抜粋 »
=======
2023/05/03
Cö shu Nieが、4月28日に【A cöshutic Nie Vol.3 in Billboard Live TOKYO】を東京・ビルボードライブ東京にて開催した。
ビルボードライブでは「A cöshutic Nie」と名乗り、普段とは異なるアレンジで新しい魅力を見せてくれるCö shu Nie。ビルボードライブ3度目のオンステージとなる今回も、そのスペシャルなパフォーマンスで会場いっぱいに集まった観客を魅了した。2ステージで行われたこの公演のうち、本稿では1stステージの模様をレポートする。
暗転したステージの上に、まずは静かに中村未来(Vo. / Gt.)とサポートの和久井沙良(Pf. / Key.)のふたりが登場。ステージぎりぎりまで集まった観客には、中村も思わず「近っ!」と驚きの声をあげる。そして「ごきげんよう、“A cöshutic Nie”です」と挨拶し、ピアノの流れるようなメロディから「Lamp」がスタートした。そしてもうひとりのメンバー、松本駿介(Ba.)とサポートの工藤誠也(Dr.)をステージに呼び込むと、「夢をみせて」へ。柔らかく、触れると溶けてなくなってしまう雪のような中村の繊細な声と、しっかりした響きで曲を支えるベース&バスドラの低音のバランスが心地よく響いた。
中村が「今日は『フゥ~!』って言っていいらしいよ?(笑)」と客席に笑いかけると、横乗りのビートに艶のあるボーカリゼーションが映える「iB」「アマヤドリ」と続く。自然と体を揺らす観客も増え、会場の温度が少しずつ上がっていくのが感じられた。
=======
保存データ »

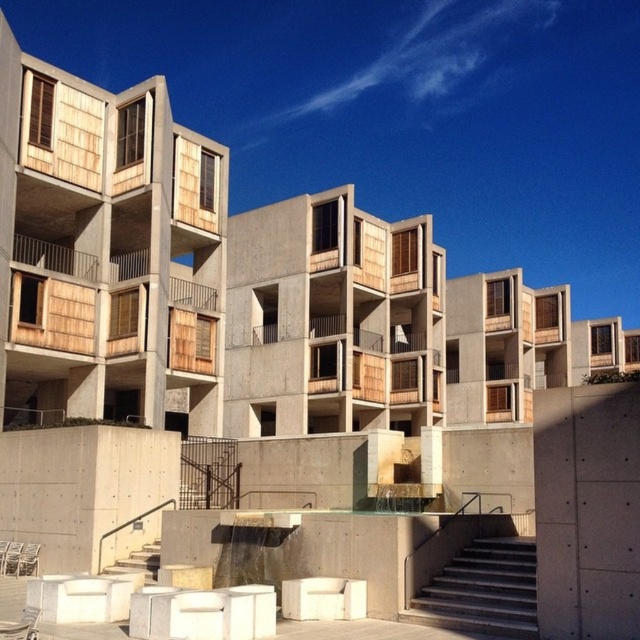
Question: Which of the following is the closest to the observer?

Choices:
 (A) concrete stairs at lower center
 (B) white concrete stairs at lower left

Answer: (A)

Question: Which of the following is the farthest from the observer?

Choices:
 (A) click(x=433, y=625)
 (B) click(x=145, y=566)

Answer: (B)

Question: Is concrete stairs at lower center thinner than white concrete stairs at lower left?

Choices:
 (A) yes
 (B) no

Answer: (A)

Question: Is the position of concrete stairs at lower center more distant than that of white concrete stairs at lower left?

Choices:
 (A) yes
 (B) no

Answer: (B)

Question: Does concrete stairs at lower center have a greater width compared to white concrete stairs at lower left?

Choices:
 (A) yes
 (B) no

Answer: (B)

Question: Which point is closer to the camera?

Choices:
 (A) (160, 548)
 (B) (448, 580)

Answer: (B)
=======
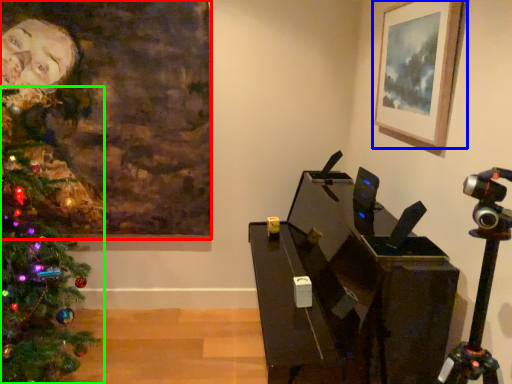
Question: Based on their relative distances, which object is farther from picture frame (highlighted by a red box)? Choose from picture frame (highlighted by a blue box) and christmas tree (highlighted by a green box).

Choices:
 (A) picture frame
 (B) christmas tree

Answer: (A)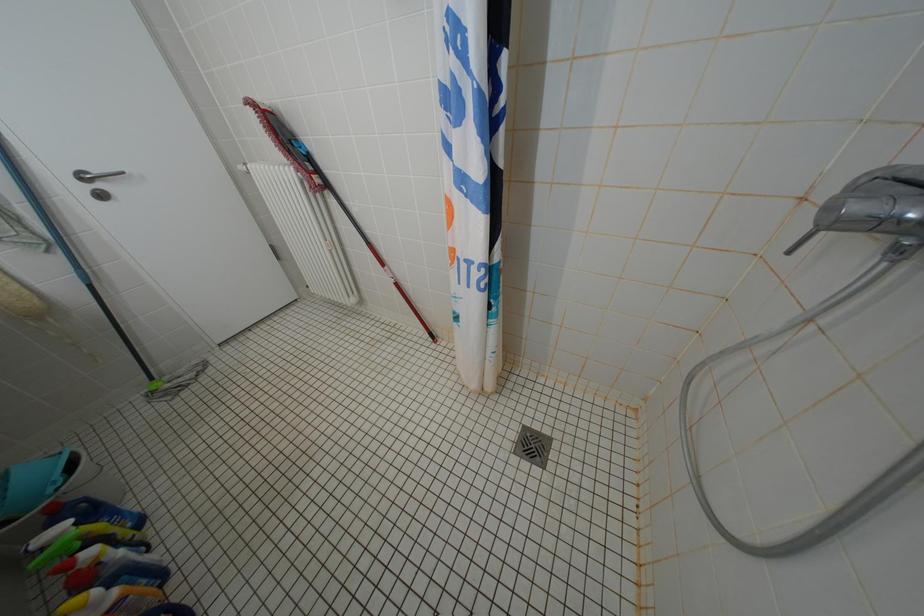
=======
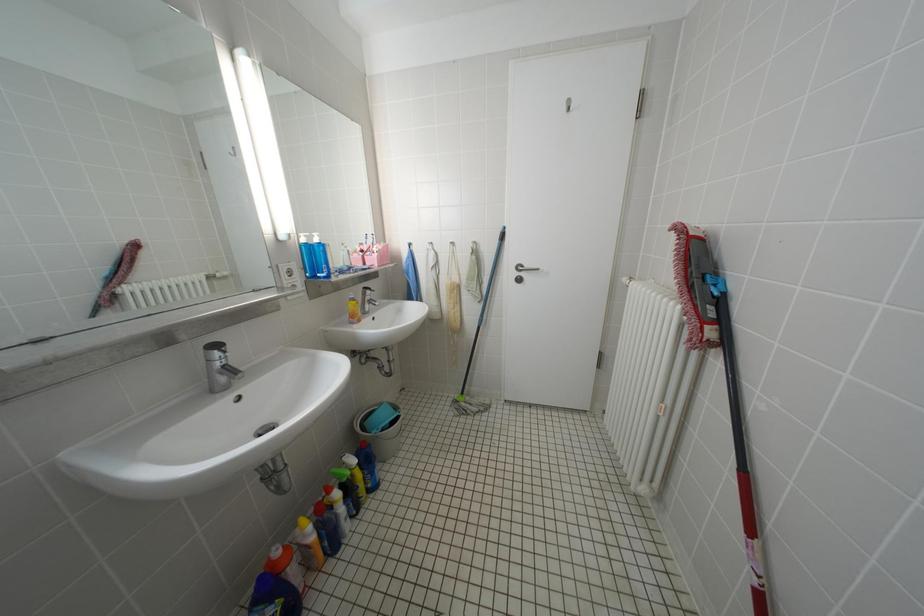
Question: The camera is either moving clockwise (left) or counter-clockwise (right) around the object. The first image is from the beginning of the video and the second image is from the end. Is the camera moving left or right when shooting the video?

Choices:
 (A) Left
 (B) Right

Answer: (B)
=======
取り組む課題 »
a) Cö shu Nieのライブレポートで、ステージぎりぎりまで集まった観客を見て中村未来が思わず上げた声は何ですか。
b) Cö shu Nieのライブレポートを、最後の文の直後から引き継いで書き進めてください。

模範解答 »
a) 「近っ!」という驚きの声です。

b)
ピアノとベースの超絶技巧で魅せた「undress me」、破壊的なベースのメロディとアグレッシブなシンバル、その上に乗るピアノの音色すら不穏に響く「絶体絶命」、そしてコロコロと拍子を変える混沌の中に、中村のハイトーンが一本芯を通るように突き抜ける「asphyxia」と重なると、その圧巻のパフォーマンスに客席からは大きな歓声があがる。そして、「(ビルボードライブ東京のステージに)最初(に立ったとき)は無観客、配信ライブでした。そこから前回、そして今回と、一歩ずつ歴史を作っていけてる気がして本当にうれしいし、それを観に来てくれてるっていうのがうれしいです。今日は本当にありがとうございます」(松本)「(今回の公演で)この4人の演奏で作ってきたものは、今日で一旦おしまいやと思うとさみしいんですけど……心に刻み付けていきたいと思います」(中村)とそれぞれがこの公演への思いを明かしたあとは、未音源化曲「雨」へ。少し照明の落ちたステージ、また詞の〈しとしと〉との表現にぴったりな、クリーントーンのエレキギターと粒立ったビート、時に激しさを増すピアノが情景を盛り立てていた。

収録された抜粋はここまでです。